Nothing can ever happen twice.
In consequence, the sorry fact is
that we arrive here improvised
and leave without the chance to practice.

Even if there is no one dumber,
if you're the planet's biggest dunce,
you can't repeat the class in summer:
this course is offered only once.

No day copies yesterday,
no two nights will teach what bliss is
in precisely the same way
with exactly the same kisses.

One day, perhaps, some idle tongue
mentions your name by accident:
I feel as if a rose were flung
into the room, all hue and scent.

The next day, though you're here with me,
I can't help looking at the clock:
A rose? A rose?
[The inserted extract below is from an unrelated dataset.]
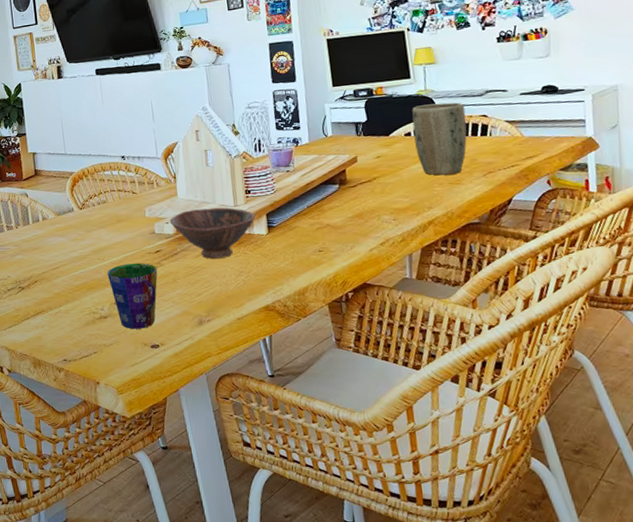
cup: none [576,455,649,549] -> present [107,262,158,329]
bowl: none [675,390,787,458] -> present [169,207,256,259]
What could that be?
Is it a flower or a rock?

Why do we treat the fleeting day
with so much needless fear and sorrow?
It's in its nature not to stay:
Today is always gone tomorrow.

With smiles and kisses, we prefer
to seek accord beneath our star,
although we're different (we concur)
just as two drops of water are.

- Wisława Szymborska, "Nothing Twice"

1 comment:

  1. "The Letters of the Dead," Wislawa Szymborska
    We read the letters of the dead like helpless gods,
    but gods, nonetheless, since we know the dates that follow.
    We know which debts will never be repaid.
    Which widows will remarry with the corpse still warm.
    Poor dead, blindfolded dead,
    gullible, fallible, pathetically prudent.
    We see the faces people make behind their backs.
    We catch the sound of wills being ripped to shreds.
    The dead sit before us comically, as if on buttered bread,
    or frantically pursue the hats blown from their heads.
    Their bad taste, Napoleon, steam, electricity,
    their fatal remedies for curable diseases,
    their foolish apocalypse according to St. John,
    their counterfeit heaven on earth according to Jean-Jacques…
    We watch the pawns on their chessboards in silence,
    even though we see them three squares later.
    Everything the dead predicted has turned out completely different.
    Or a little bit different – which is to say, completely different.
    The most fervent of them gaze confidingly into our eyes:
    their calculations tell them that they’ll find perfection there.